Background: Metabolic dysfunction-associated steatotic liver disease (MASLD) is a chronic liver disease with complex pathogenesis. Autophagy is involved in the occurrence and development of MASLD. Naringin is a flavonoid compound with anti-inflammatory and anti-oxidation effects. This study is to investigate the impact of naringin on Autophagy in an Organoid model of tissue-engineered fatty liver (TEF).

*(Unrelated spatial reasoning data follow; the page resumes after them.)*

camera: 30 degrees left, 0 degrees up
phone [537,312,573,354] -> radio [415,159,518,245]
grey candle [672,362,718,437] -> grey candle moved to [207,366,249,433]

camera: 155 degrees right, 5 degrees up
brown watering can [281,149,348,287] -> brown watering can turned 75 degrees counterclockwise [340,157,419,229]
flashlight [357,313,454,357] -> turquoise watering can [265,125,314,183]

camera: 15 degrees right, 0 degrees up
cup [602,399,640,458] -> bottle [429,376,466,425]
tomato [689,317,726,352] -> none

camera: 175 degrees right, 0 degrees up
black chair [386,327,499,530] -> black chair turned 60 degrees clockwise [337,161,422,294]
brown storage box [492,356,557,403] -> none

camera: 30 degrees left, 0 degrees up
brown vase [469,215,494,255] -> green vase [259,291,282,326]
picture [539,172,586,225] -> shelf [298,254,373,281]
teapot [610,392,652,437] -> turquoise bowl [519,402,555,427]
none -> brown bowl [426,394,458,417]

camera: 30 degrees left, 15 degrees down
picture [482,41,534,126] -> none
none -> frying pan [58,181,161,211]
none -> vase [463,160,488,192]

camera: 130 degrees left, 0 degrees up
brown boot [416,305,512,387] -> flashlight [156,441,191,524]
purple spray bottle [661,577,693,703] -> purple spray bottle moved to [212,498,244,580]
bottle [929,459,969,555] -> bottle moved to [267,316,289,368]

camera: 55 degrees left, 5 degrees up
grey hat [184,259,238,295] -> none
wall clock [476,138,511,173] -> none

Methods and results: Human hepatocytes were cultured on a rat liver biomatrix scaffold and perfused with fat-supplemented medium to establish 3D MASLD models. Naringin was treated for 3 days. Histopathological changes were determined by oil red O and hematoxylin-eosin staining; organelle morphology was examined by scanning electron microscopy and transmission electron microscopy (TEM); the expression of autophagy-related factors was analyzed by qPCR and Western Blot. Hepatocyte injury was determined by terminal deoxynucleotidyl transferase dUTP Nick End Labeling (TUNEL) staining, cell counting and Lactate Dehydrogenase (LDH) detection. The results showed naringin significantly improved liver injury in the MASLD model, as evidenced by increased cell viability, reduced lipid accumulation and LDH release. TEM revealed the presence of autophagosomes in naringin-treated hepatocytes. Naringin upregulated the expression of autophagy-related proteins (LC3, ATG5, Atg7) and promoted the LC3-II/LC3-I ratio, indicating enhanced autophagic flux. Furthermore, naringin regulated the mTOR-ULK1 signaling pathway by downregulating p-mTOR and p-ULK1 (Ser757) and upregulating Beclin1. Autophagy inhibitors (3-Methyladenine and SBI-0206965) attenuated the protective effects of naringin, confirming the role of Autophagy in hepatocyte protection.

Conclusion: Naringin mitigates liver damage in the TEF model by enhancing Autophagy via mTOR-ULK1 pathway, highlighting its potential as a therapeutic agent for MASLD.

Autophagy; Metabolic dysfunction-associated steatotic liver disease; Naringin; Organoid; Tissue-engineered liver.